Dass diese Erleichterungsattitüde falsch ist, wussten Generationen von Eltern und Lehrern seit der Antike: Leistung und Erfolg, ja das Erleben von Glück, setzen Bedürfnis- und Triebaufschub voraus. Wer das Prinzip Leistung bereits von Jugend an untergräbt, setzt eines der revolutionärsten demokratischen Prinzipien außer Kraft. In unfreien Gesellschaften sind Geldbeutel, Geburtsadel, Gesinnung, Geschlecht oder dergleichen Allokationskriterien Kriterien zur Positionierung eines Menschen in der Gesellschaft. Freie Gesellschaften haben an deren Stelle das Kriterium Leistung gesetzt. Ein revolutionärer Fortschritt und die große Chance zur Emanzipation für jeden!

Wir brauchen drittens Bildungsvielfalt statt Einfalt. Die Einheitsschule in Deutschland ist gescheitert. Als Gesamtschule hat sie Jahrzehnte durchschlagender Erfolglosigkeit hinter sich und schnitt in allen Studien schlecht ab. Deshalb gibt es keinen Grund, Gesamtschulen im Gewande der Gemeinschaftsschule neu aufzulegen. Die Behauptung, durch die Gesamtschule könne ein sozialer Ausgleich stattfinden, ist ebenfalls falsch. Langzeitstudien haben nachgewiesen: Der Besuch einer Gesamtschule schafft keineswegs bessere soziale Aufstiegsmöglichkeiten.
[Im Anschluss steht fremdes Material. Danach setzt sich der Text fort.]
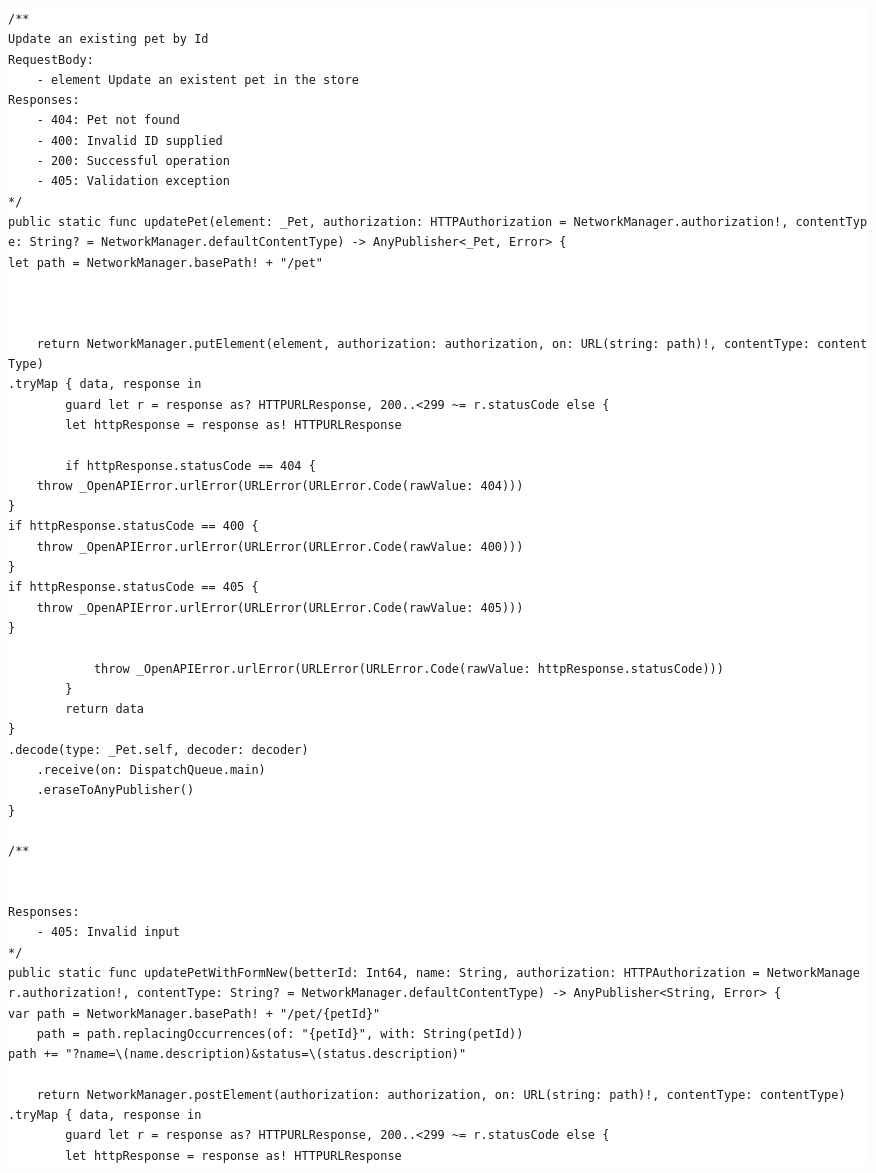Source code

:     /**
    Update an existing pet by Id
    RequestBody:
        - element Update an existent pet in the store
    Responses:
        - 404: Pet not found
        - 400: Invalid ID supplied
        - 200: Successful operation
        - 405: Validation exception
    */
    public static func updatePet(element: _Pet, authorization: HTTPAuthorization = NetworkManager.authorization!, contentType: String? = NetworkManager.defaultContentType) -> AnyPublisher<_Pet, Error> {
    let path = NetworkManager.basePath! + "/pet"
        


        return NetworkManager.putElement(element, authorization: authorization, on: URL(string: path)!, contentType: contentType)
    .tryMap { data, response in
            guard let r = response as? HTTPURLResponse, 200..<299 ~= r.statusCode else {
            let httpResponse = response as! HTTPURLResponse

            if httpResponse.statusCode == 404 {
        throw _OpenAPIError.urlError(URLError(URLError.Code(rawValue: 404)))
    }
    if httpResponse.statusCode == 400 {
        throw _OpenAPIError.urlError(URLError(URLError.Code(rawValue: 400)))
    }
    if httpResponse.statusCode == 405 {
        throw _OpenAPIError.urlError(URLError(URLError.Code(rawValue: 405)))
    }

                throw _OpenAPIError.urlError(URLError(URLError.Code(rawValue: httpResponse.statusCode)))
            }
            return data
    }
    .decode(type: _Pet.self, decoder: decoder)
        .receive(on: DispatchQueue.main)
        .eraseToAnyPublisher()
    }

    /**


    Responses:
        - 405: Invalid input
    */
    public static func updatePetWithFormNew(betterId: Int64, name: String, authorization: HTTPAuthorization = NetworkManager.authorization!, contentType: String? = NetworkManager.defaultContentType) -> AnyPublisher<String, Error> {
    var path = NetworkManager.basePath! + "/pet/{petId}"
        path = path.replacingOccurrences(of: "{petId}", with: String(petId))
    path += "?name=\(name.description)&status=\(status.description)"

        return NetworkManager.postElement(authorization: authorization, on: URL(string: path)!, contentType: contentType)
    .tryMap { data, response in
            guard let r = response as? HTTPURLResponse, 200..<299 ~= r.statusCode else {
            let httpResponse = response as! HTTPURLResponse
Außerdem erzielt eine von Gleichmacherei geprägte Bildungspolitik vermeintliche Gleichheit allenfalls durch die Absenkung des Anspruchsniveaus.

Lehrpläne statt Leerpläne

Schließlich brauchen wir Lehrpläne statt Leerpläne. Die vorgeblich progressive Pädagogik verzichtet seit zwei Generationen immer mehr darauf, von jungen Leuten konkretes Wissen einzufordern. Es gebe ja „download knowledge“. Es gibt aber keine Bildung ohne Inhalte. Nur „kanonisches“ Wissen bietet Verlässlichkeit, nur solches Wissen ist eine solide Kommunikationsgrundlage. Währenddessen greift – um eine Volksetymologie zu bemühen – „Wissen unter aller Kanone“ um sich. Es gilt: „Wer nichts weiß, muss alles glauben“ (Marie von Ebner-Eschenbach).

Einer, der nichts weiß und alles glaubt, ist indes kein mündiger Staatsbürger. Er wäre das Lieblingsobjekt eines Diktators oder Demagogen. Orwells Big Brother mit seinem Leitspruch „Unwissenheit ist Stärke“ könnte sich nichts mehr wünschen als Menschen ohne konkretes Wissen.

Breites Wissen ist auch die unerlässliche Voraussetzung für die Fähigkeit zur Zusammenschau und damit für Kreativität. Thomas Alva Edison sagte einmal: Zehn Prozent von Kreativität sind Inspiration, 90 Prozent sind Transpiration. Wer also innovativ sein möchte, der möge erst einmal viel, viel wissen.